** Records for this exercise **
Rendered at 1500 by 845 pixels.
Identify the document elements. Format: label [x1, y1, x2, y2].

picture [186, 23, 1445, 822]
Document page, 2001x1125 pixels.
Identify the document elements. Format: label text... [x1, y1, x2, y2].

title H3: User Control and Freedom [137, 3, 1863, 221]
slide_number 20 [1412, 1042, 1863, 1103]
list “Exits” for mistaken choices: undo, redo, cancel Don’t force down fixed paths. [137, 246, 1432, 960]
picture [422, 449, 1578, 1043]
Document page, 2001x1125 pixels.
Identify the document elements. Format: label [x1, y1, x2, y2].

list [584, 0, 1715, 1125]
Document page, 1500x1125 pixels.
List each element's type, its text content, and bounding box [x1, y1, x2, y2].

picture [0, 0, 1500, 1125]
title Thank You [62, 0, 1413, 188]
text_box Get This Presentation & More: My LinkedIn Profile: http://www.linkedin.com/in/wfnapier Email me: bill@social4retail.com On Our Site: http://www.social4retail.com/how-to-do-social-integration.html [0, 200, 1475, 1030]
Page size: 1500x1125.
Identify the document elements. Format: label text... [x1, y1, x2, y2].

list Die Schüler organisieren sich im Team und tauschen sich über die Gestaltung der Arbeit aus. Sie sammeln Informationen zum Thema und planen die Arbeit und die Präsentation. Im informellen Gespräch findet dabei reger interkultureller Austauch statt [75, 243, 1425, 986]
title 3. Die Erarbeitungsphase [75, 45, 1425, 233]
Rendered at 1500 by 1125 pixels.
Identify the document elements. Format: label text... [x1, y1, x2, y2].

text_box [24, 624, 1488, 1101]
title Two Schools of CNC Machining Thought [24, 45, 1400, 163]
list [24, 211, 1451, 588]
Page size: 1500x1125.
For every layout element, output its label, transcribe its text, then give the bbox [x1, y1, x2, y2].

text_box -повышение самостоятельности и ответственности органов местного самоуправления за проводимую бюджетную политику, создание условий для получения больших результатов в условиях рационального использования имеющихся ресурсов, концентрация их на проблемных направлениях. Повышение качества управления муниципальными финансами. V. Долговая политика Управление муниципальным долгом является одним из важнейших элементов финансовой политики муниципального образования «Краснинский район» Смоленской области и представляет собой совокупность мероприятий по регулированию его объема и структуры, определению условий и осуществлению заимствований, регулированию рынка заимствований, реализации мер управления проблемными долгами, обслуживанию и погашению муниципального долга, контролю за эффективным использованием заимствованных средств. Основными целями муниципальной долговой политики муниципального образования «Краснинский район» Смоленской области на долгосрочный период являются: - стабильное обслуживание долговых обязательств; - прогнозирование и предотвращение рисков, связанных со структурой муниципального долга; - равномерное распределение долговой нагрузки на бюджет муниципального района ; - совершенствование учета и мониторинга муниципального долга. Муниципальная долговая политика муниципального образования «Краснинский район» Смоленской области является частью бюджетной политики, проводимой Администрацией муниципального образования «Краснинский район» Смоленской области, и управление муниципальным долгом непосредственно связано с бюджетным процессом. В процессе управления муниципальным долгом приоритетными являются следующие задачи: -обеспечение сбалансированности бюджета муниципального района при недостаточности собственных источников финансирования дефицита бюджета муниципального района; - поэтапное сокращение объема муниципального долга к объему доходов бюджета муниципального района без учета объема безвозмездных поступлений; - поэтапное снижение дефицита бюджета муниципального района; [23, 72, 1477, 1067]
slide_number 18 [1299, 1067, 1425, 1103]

** What the task requires **
Please count the lines above that hold the string "Rendered" and reply with the number alone.

** Solution for this exercise **
2